Hip and Edgy
I used to be hip and edgy and now I'm hip-y (as in two pregnancies and years of exposures to the cruelties of office chairs and gravity) and I'm on the edge much more than I'd care to admit.
I used to be hip and edgy and now I'm hip-y (as in two pregnancies and years of exposure to the cruelties of office chairs and gravity) and I'm on the edge much more than I'd care to admit. I'm much closer to 40 than 20 - much, much closer, and my definition of 'excitement' has changed.
I used to drive way too fast in a worn-down-to-its-primer, 1977, V-8 Chevy Nova while hopped up on caffeine. I did most of my reckless speeding in and around Flint, Michigan - home at the time to Autoworld, Halo Burger and more than a few tense autoworkers who didn't take kindly to their Camaros being tailgated by some chick in a beat Nova. I used to go white water rafting and tubing. I thought nothing of packing up between college semesters to work and live at an ashram half way across the country. Scrubbing toilets for a guru seemed like an adventurous thing to do.
So hold onto your hats. Are you ready to hear what I do for excitement these days? I let my kids snack at my desk while they raid my office supplies or use their edutianment CDs. You parents of small kids, your knees just went weak didn't they? I know, I know, it's totally insane and I'm a wild woman! For those of you stifling a yawn - let me put this in context for you.

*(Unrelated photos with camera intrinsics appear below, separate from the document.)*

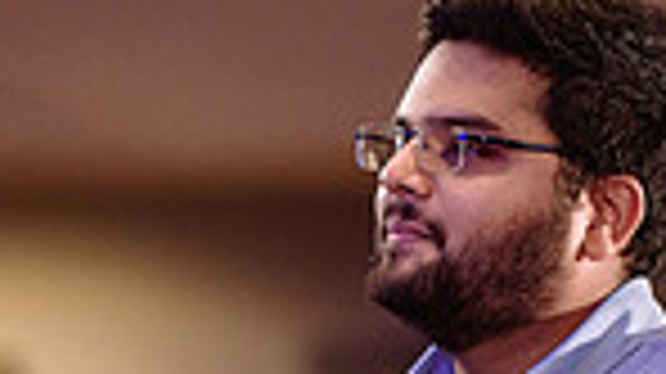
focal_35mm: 822
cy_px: 354
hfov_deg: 2.6
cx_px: 198
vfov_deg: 1.5
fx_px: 14506
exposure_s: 1/100
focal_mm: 200
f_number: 2.8
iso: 1600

I'm a writer, a cybershopaholic and an email junkie. Therefore, my desk is the center of my life. My computer, back-up discs of my work, my files, my clips, my favorite pen all this stuff is in, on, or around my desk. I am one juice box away from disaster.
Sometimes when I'm waiting for a webpage to load, just for fun, I will try to identify the fingerprints left on the monitor and take guesses at the Jackson Pollockesque smears that remain behind on the glass covering my desk top after what I thought was a 'harmless' snack of raisins. Hmmm, that one looks sort of like a bunny in a Laundromat...
Not surprisingly, one day my CD drive died. With much worry and trepidation I took my beloved computer to the local 'Nerds r Us' and had a new drive installed. Not long after, in fact 93 days exactly - I know this because of my 90-day warranty - the new drive stopped working. I returned it and within the hour the computer guys called to tell me it was ready. I went to get it and was greeted with the sound of the entire staff snorting with laughter over my simple stuck CD. My son had somehow given the computer a CD wedgie. They were mystified and highly amused that I didn't know the ol' paper clip trick. They didn't charge me because I agreed to let them post me as their "techno-moron of the week" on their website.
Then one day it happened. My computer wouldn't boot up properly. I checked for stray gummi bears in the equipment and then tuned it on and off a few times - my usual fix-it-all tactic - nothing. I panicked and called my tech support pal Wayne because I couldn't face going back to Nerds r Us. Wayne knows computers and he has a five-year-old son, so I figured he would know what to do. He coached me over the phone, but nothing worked. I hung my head in despair and noticed the 'escape' key was depressed even more than I was. Looking more closely, I could see there was something wedged in the keyboard holding down the escape key. Excited by my discovery, I shouted into the phone "Sure, the ol' iguana toe in the keyboard problem!". From time to time the kids accidentally knock the guardian iguana from its perch atop the monitor. During one of those humpty-dumpty moments, a toe apparently snapped off and lodged in the keyboard. I hung up on Wayne who was helplessly snorting into the phone.
I suspect Tom Clancy doesn't write under these conditions. Inexplicably, this dull existence of his yields best sellers. Poor guy, all alone at his pristine desk. It's a wonder he can even spell pfkj'igdkjt, I mean excitement. It seems someone was playing with glue sticks again, it could be maple syrup. Does anyone know, are keyboards dishwasher-safe?